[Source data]
——
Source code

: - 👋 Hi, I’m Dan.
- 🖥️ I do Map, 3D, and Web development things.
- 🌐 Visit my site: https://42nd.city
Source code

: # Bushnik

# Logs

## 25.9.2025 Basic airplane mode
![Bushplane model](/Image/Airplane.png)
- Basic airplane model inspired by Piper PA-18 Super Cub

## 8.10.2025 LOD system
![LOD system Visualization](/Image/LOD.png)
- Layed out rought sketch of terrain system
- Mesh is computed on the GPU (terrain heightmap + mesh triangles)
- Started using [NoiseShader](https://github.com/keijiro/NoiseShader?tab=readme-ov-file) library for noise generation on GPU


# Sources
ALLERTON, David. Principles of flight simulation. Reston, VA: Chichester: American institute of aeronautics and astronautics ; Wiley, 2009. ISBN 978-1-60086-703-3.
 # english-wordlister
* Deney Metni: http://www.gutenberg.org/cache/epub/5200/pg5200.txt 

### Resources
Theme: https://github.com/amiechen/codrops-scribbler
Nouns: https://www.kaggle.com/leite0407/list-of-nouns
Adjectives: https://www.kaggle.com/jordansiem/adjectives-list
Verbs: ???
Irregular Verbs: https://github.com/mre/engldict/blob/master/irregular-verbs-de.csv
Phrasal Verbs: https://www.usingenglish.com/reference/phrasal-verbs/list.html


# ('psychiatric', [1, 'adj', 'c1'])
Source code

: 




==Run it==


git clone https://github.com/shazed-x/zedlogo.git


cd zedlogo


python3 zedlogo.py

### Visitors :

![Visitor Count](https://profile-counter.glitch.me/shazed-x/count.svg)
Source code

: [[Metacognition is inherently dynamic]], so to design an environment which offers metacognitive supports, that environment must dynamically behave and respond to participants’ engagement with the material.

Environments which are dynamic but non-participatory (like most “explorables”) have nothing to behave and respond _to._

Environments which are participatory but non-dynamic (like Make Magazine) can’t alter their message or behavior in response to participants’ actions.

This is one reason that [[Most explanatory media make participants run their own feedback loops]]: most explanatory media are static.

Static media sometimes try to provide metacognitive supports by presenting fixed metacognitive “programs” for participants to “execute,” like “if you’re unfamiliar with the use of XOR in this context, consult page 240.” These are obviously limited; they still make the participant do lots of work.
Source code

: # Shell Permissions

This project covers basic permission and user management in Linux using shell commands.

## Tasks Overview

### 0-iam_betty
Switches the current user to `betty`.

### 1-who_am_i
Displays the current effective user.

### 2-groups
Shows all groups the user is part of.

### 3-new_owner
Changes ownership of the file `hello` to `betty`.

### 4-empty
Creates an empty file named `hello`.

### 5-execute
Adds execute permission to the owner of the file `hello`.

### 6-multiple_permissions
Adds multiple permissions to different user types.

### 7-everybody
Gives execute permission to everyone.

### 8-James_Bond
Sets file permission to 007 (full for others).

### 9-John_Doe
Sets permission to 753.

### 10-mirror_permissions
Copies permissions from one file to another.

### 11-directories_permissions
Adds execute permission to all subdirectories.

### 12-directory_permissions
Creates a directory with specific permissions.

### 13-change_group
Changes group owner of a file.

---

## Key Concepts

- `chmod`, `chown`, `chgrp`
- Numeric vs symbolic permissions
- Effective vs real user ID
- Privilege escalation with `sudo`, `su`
——
◆ ABOUT THIS TASK: Word for word, write out all the lines shown above.

◆ EXPECTED OUTPUT:
Source code

: - 👋 Hi, I’m Dan.
- 🖥️ I do Map, 3D, and Web development things.
- 🌐 Visit my site: https://42nd.city
Source code

: # Bushnik

# Logs

## 25.9.2025 Basic airplane mode
![Bushplane model](/Image/Airplane.png)
- Basic airplane model inspired by Piper PA-18 Super Cub

## 8.10.2025 LOD system
![LOD system Visualization](/Image/LOD.png)
- Layed out rought sketch of terrain system
- Mesh is computed on the GPU (terrain heightmap + mesh triangles)
- Started using [NoiseShader](https://github.com/keijiro/NoiseShader?tab=readme-ov-file) library for noise generation on GPU


# Sources
ALLERTON, David. Principles of flight simulation. Reston, VA: Chichester: American institute of aeronautics and astronautics ; Wiley, 2009. ISBN 978-1-60086-703-3.
 # english-wordlister
* Deney Metni: http://www.gutenberg.org/cache/epub/5200/pg5200.txt 

### Resources
Theme: https://github.com/amiechen/codrops-scribbler
Nouns: https://www.kaggle.com/leite0407/list-of-nouns
Adjectives: https://www.kaggle.com/jordansiem/adjectives-list
Verbs: ???
Irregular Verbs: https://github.com/mre/engldict/blob/master/irregular-verbs-de.csv
Phrasal Verbs: https://www.usingenglish.com/reference/phrasal-verbs/list.html


# ('psychiatric', [1, 'adj', 'c1'])
Source code

: 




==Run it==


git clone https://github.com/shazed-x/zedlogo.git


cd zedlogo


python3 zedlogo.py

### Visitors :

![Visitor Count](https://profile-counter.glitch.me/shazed-x/count.svg)
Source code

: [[Metacognition is inherently dynamic]], so to design an environment which offers metacognitive supports, that environment must dynamically behave and respond to participants’ engagement with the material.

Environments which are dynamic but non-participatory (like most “explorables”) have nothing to behave and respond _to._

Environments which are participatory but non-dynamic (like Make Magazine) can’t alter their message or behavior in response to participants’ actions.

This is one reason that [[Most explanatory media make participants run their own feedback loops]]: most explanatory media are static.

Static media sometimes try to provide metacognitive supports by presenting fixed metacognitive “programs” for participants to “execute,” like “if you’re unfamiliar with the use of XOR in this context, consult page 240.” These are obviously limited; they still make the participant do lots of work.
Source code

: # Shell Permissions

This project covers basic permission and user management in Linux using shell commands.

## Tasks Overview

### 0-iam_betty
Switches the current user to `betty`.

### 1-who_am_i
Displays the current effective user.

### 2-groups
Shows all groups the user is part of.

### 3-new_owner
Changes ownership of the file `hello` to `betty`.

### 4-empty
Creates an empty file named `hello`.

### 5-execute
Adds execute permission to the owner of the file `hello`.

### 6-multiple_permissions
Adds multiple permissions to different user types.

### 7-everybody
Gives execute permission to everyone.

### 8-James_Bond
Sets file permission to 007 (full for others).

### 9-John_Doe
Sets permission to 753.

### 10-mirror_permissions
Copies permissions from one file to another.

### 11-directories_permissions
Adds execute permission to all subdirectories.

### 12-directory_permissions
Creates a directory with specific permissions.

### 13-change_group
Changes group owner of a file.

---

## Key Concepts

- `chmod`, `chown`, `chgrp`
- Numeric vs symbolic permissions
- Effective vs real user ID
- Privilege escalation with `sudo`, `su`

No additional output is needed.